■ DOCUMENT SECTION
━━━━━━━━━━━━━━━━
Report summary
This is the first milestone report for the capstone project in the course of the finalization of JHU Data Science specialization by Coursera. As explained by instructions, the purpose of this report is “just to demonstrate that we’ve gotten used to working with the textual data and that we are on track to create our prediction algorithm.”. Hence, here you will find an initial exploratory data analysis of the data set provided by Coursera and SwiftKey, as well as ideas how the modelling task could be tackled.
We’ll be dealing with the English database which is actually a subset of a corpus called HC Corpora. The integral version of the data set which was used in this analysis can be found HERE. It contains data in four languages : English, German, Russian and Finish. There are three corpora per language which contain data generated by twitter, blogs and news feeds.
The code which was used to generate this report can be found in my GitHub repo.
Setting up the working environment and loading the data
# Loading needed packages
library(tm)
library(stringr)
library(qdap)
library(RColorBrewer)
library(SnowballC)
library(wordcloud)
library(RWeka)
library(dplyr)
library(ggplot2)
library(gridExtra)
library(graphics)
Loading the data, i.e. corpora that will be used in the analysis
con1 <- file("data/en_US.blogs.txt", "r")
blogs <- readLines(con1, encoding = "UTF-8", skipNul = TRUE)
close(con1)
con2 <- file("data/en_US.news.txt", "r")
news <- readLines(con2, encoding = "UTF-8", skipNul = TRUE)
━━━━━━━━━━━━━━━━
■ DATASET EXCERPTS
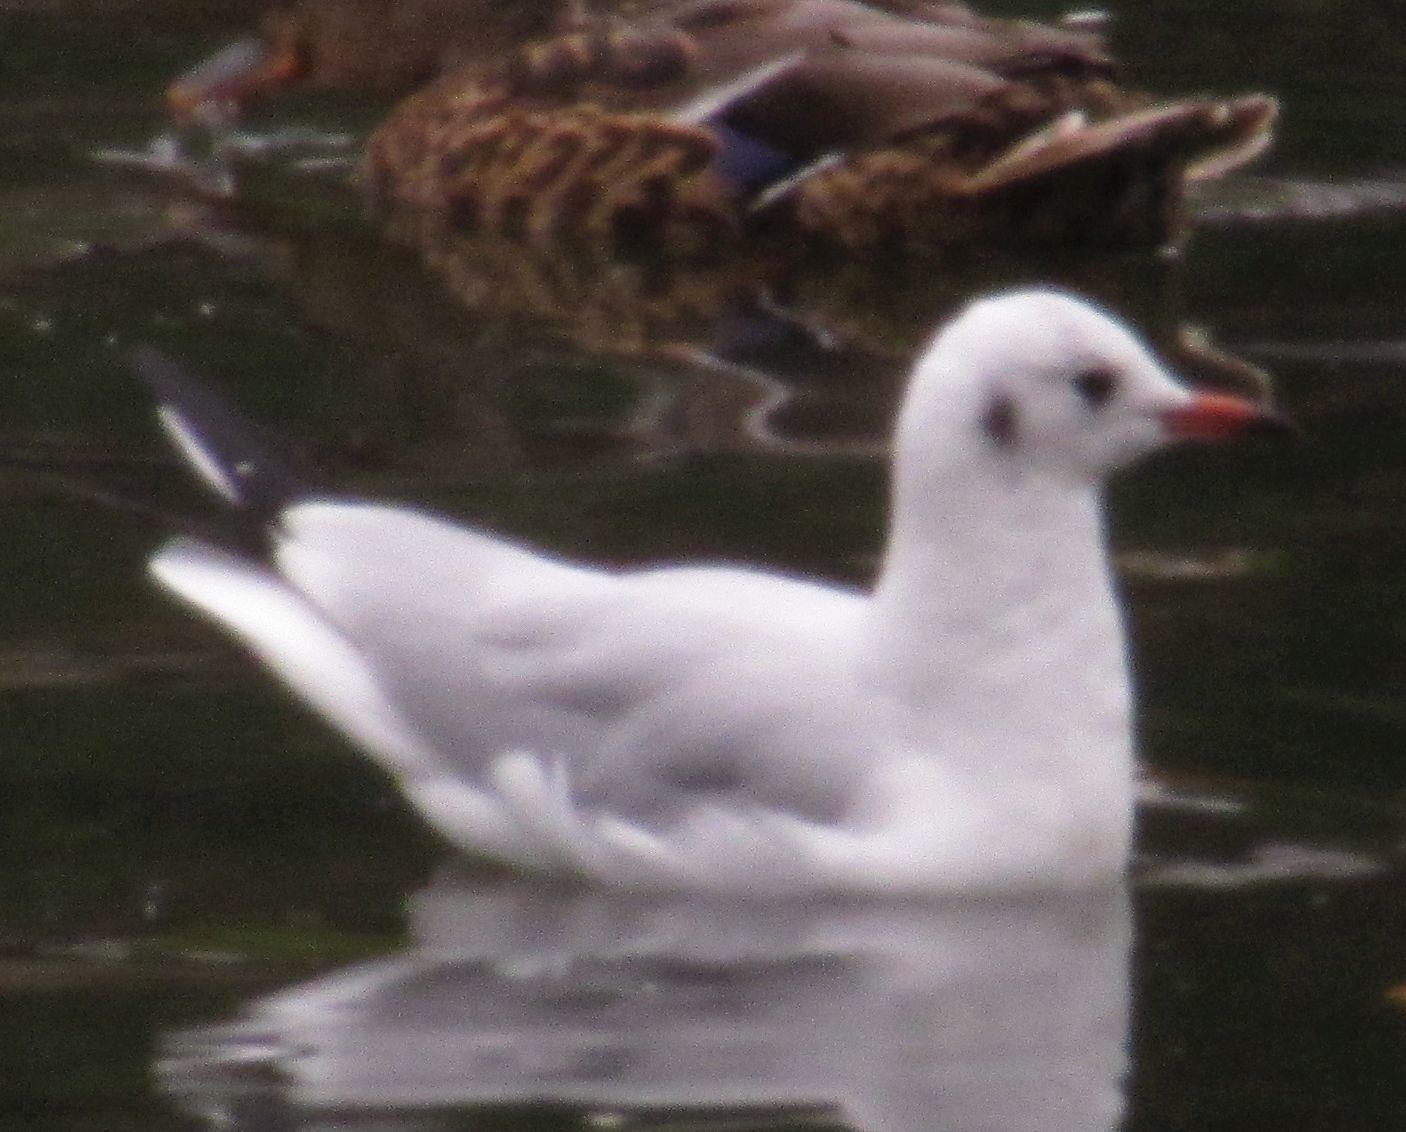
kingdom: Animalia
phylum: Chordata
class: Aves
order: Charadriiformes
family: Laridae
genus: Chroicocephalus
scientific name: Chroicocephalus ridibundus
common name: Black-headed gull
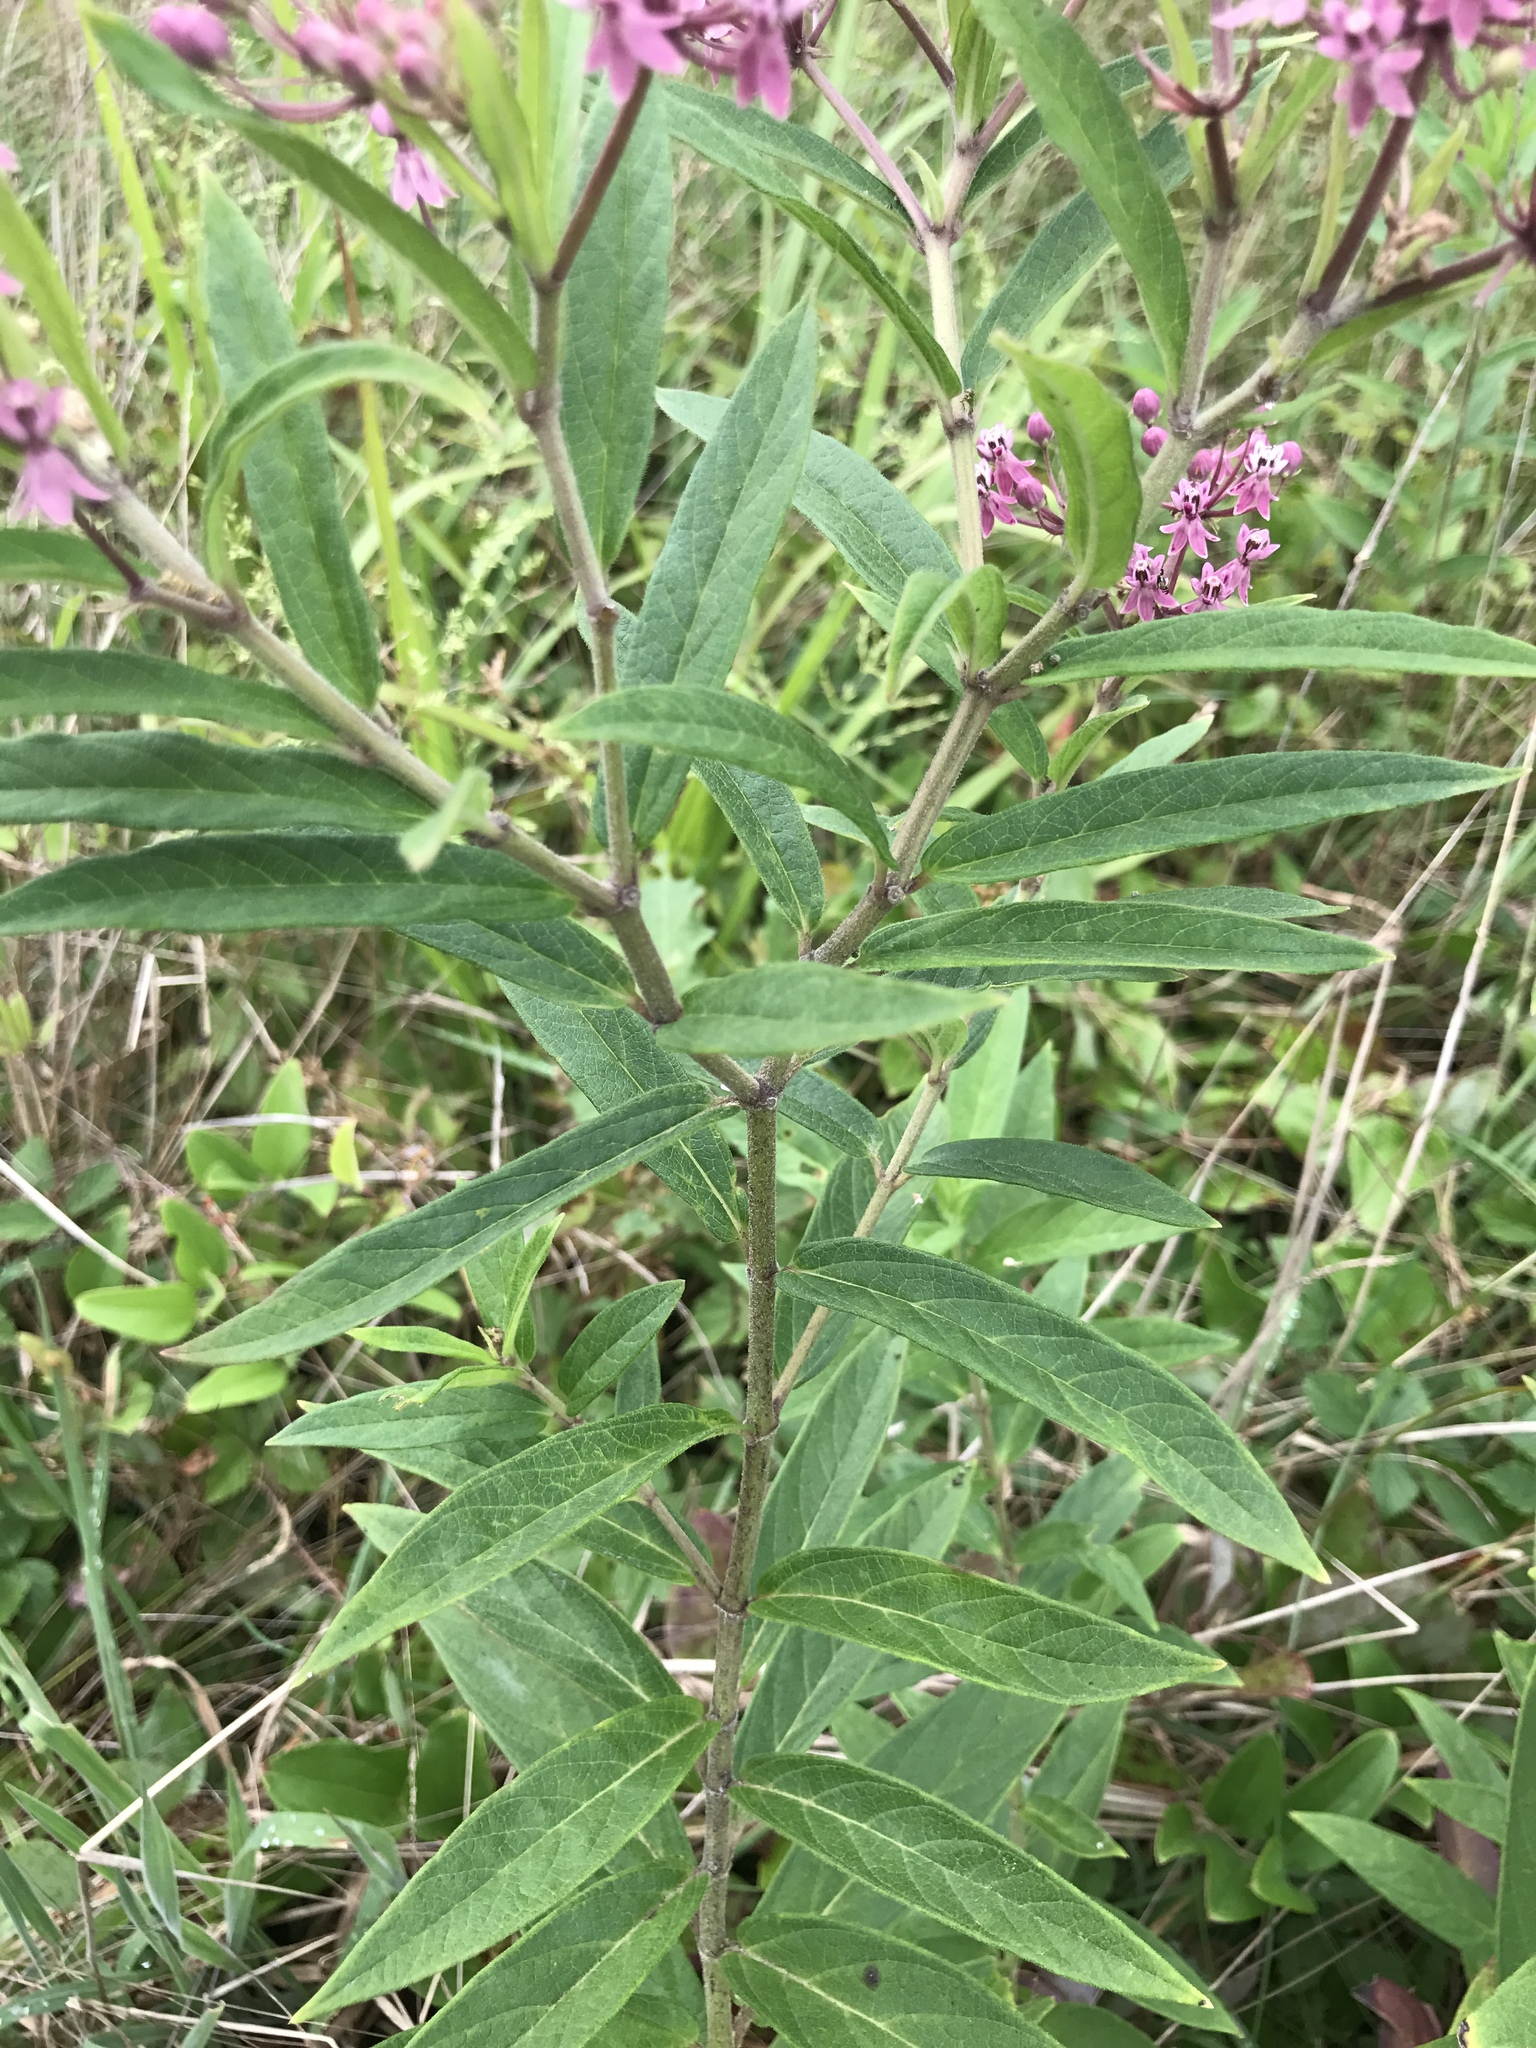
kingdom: Plantae
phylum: Tracheophyta
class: Magnoliopsida
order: Gentianales
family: Apocynaceae
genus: Asclepias
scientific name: Asclepias incarnata
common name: Swamp milkweed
━━━━━━━━━━━━━━━━
■ WRITTEN TASK 1
Write out the milestone report word for word, from "Setting up the" up to and including "library(ggplot2)".
■ WRITTEN TASK 2
Extract every line of the two rows naming living things from kingdom to common name, verbatim, and omit the pictures.
The rows have no connection to the milestone report.

■ FULL RESPONSE 1
Setting up the working environment and loading the data
# Loading needed packages
library(tm)
library(stringr)
library(qdap)
library(RColorBrewer)
library(SnowballC)
library(wordcloud)
library(RWeka)
library(dplyr)
library(ggplot2)

■ FULL RESPONSE 2
kingdom: Animalia
phylum: Chordata
class: Aves
order: Charadriiformes
family: Laridae
genus: Chroicocephalus
scientific name: Chroicocephalus ridibundus
common name: Black-headed gull
kingdom: Plantae
phylum: Tracheophyta
class: Magnoliopsida
order: Gentianales
family: Apocynaceae
genus: Asclepias
scientific name: Asclepias incarnata
common name: Swamp milkweed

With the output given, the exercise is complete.